◆ ACTIVITIES:
• 1. Rewrite the text on Rhode Island's marijuana law between "Rhode Island Marijuana" and "more in 2011.", inclusive, changing "gubernatorial veto" to "governor's veto".
• 2. Pick up the text on Rhode Island's medical marijuana law right after its last sentence and keep writing.

*** Opening GIVEN TEXT ***

Rhode Island Marijuana Law: On January 3, 2006, in the eastern U.S. state of Rhode Island, The Edward O. Hawkins and Thomas C. Slater Medical Marijuana Act (Rhode Island) became law and simultaneously went into effect. It legalizes medical marijuana at the state level, provided that certain conditions are met. Patients can possess a maximum of 2.5 ounces of marijuana and a maximum of 12 marijuana plants.

On June 16, 2009, the Rhode Island state legislature overrode a gubernatorial veto of a bill authorizing up to three medical marijuana dispensaries in the state. The House voted 68-0 for the pot measure and the senate moved it minutes later by a 35-3 count. The new law will make Rhode Island the third state, following New Mexico and California, to allow the sale of medical marijuana. Under the new law, one dispensary will be authorized to open in 2010, to be followed by two more in 2011.

*** Closing GIVEN TEXT ***
*** Opening DATA UNDER STUDY ***

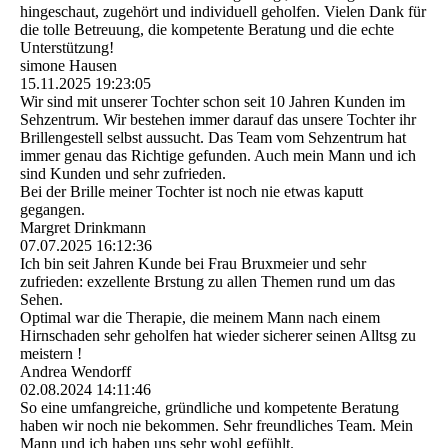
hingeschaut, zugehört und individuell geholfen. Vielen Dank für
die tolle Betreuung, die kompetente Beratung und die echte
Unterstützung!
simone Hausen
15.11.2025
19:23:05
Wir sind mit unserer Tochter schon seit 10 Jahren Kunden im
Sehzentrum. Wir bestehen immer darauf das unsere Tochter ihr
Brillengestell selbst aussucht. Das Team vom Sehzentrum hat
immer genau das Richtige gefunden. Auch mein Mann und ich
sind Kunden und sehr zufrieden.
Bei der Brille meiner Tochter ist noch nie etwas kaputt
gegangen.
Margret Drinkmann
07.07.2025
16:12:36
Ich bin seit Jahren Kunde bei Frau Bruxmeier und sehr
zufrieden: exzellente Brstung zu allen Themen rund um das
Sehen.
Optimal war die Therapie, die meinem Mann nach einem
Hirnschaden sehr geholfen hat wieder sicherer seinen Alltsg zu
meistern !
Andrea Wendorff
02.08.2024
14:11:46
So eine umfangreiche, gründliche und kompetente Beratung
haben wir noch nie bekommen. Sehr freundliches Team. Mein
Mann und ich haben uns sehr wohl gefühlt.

*** Closing DATA UNDER STUDY ***
*** Opening DATA UNDER STUDY ***

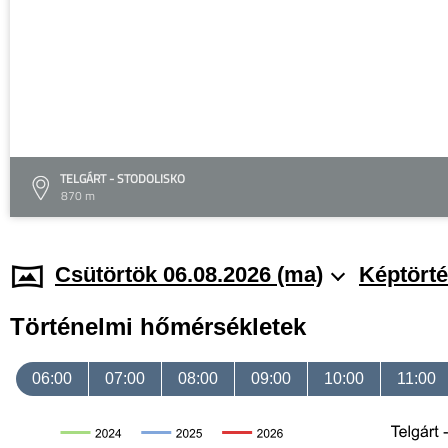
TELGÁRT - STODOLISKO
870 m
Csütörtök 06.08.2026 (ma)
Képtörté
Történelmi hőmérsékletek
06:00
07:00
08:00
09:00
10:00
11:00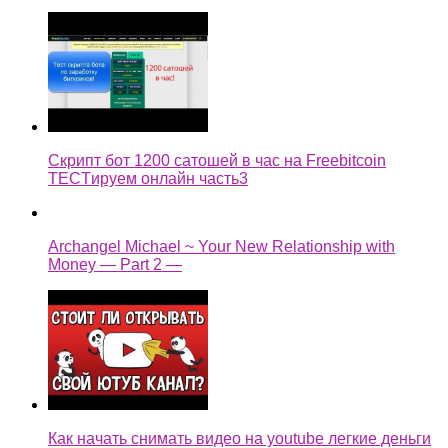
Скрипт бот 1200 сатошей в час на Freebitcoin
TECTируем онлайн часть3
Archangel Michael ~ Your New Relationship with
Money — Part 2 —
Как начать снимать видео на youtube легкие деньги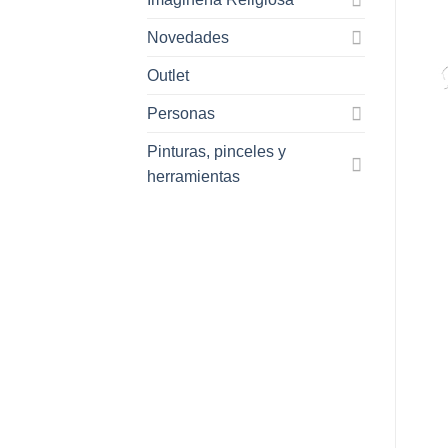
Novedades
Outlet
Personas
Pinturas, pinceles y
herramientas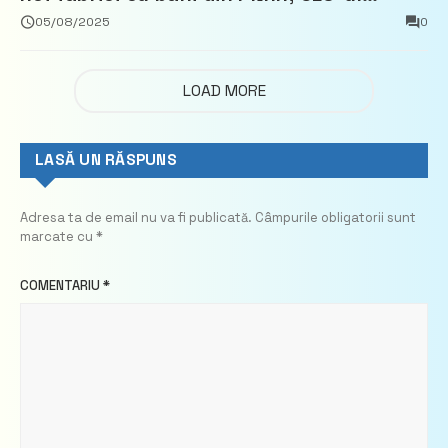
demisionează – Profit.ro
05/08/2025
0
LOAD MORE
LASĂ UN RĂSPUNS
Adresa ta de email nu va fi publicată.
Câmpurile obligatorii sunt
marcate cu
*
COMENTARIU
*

*** Closing DATA UNDER STUDY ***

◆ ANSWERS TO EACH TASK:
• 1.
Rhode Island Marijuana Law: On January 3, 2006, in the eastern U.S. state of Rhode Island, The Edward O. Hawkins and Thomas C. Slater Medical Marijuana Act (Rhode Island) became law and simultaneously went into effect. It legalizes medical marijuana at the state level, provided that certain conditions are met. Patients can possess a maximum of 2.5 ounces of marijuana and a maximum of 12 marijuana plants.

On June 16, 2009, the Rhode Island state legislature overrode a governor's veto of a bill authorizing up to three medical marijuana dispensaries in the state. The House voted 68-0 for the pot measure and the senate moved it minutes later by a 35-3 count. The new law will make Rhode Island the third state, following New Mexico and California, to allow the sale of medical marijuana. Under the new law, one dispensary will be authorized to open in 2010, to be followed by two more in 2011.

• 2.
Vermont Marijuana Law: In the state of Vermont, Senate Bill 76 went into effect July 1, 2004, legalizing medical marijuana at the state level, provided certain conditions are met. Patients or their primary doctor are allowed to possess a maximum of 2 ounces of usable marijuana and a maximum of 3 marijuana plants, a maximum of which one can be mature.

Amendments to Vermont Medical Marijuana Laws: Vermont Senate Bill 7 went into effect July 1, 2007 further defining which patients qualify for medical marijuana and how much they may possess without penalty of law at the state level. The amendment allows physicians licensed outside of Vermont to recommend medical marijuana for Vermont patients.

Virginia Marijuana Law: The Commonwealth of Virginia was the very first state to pass a medical marijuana law, in July 1979. It exempts physicians and pharmacists from state prosecution for prescribing marijuana or THC for cancer or glaucoma. This law, while still on the books today, never had any practical effect in Virginia whatsoever, and ironically is not widely known, never having been publicised. Lists of states with legal medical marijuana generally do not include Virginia.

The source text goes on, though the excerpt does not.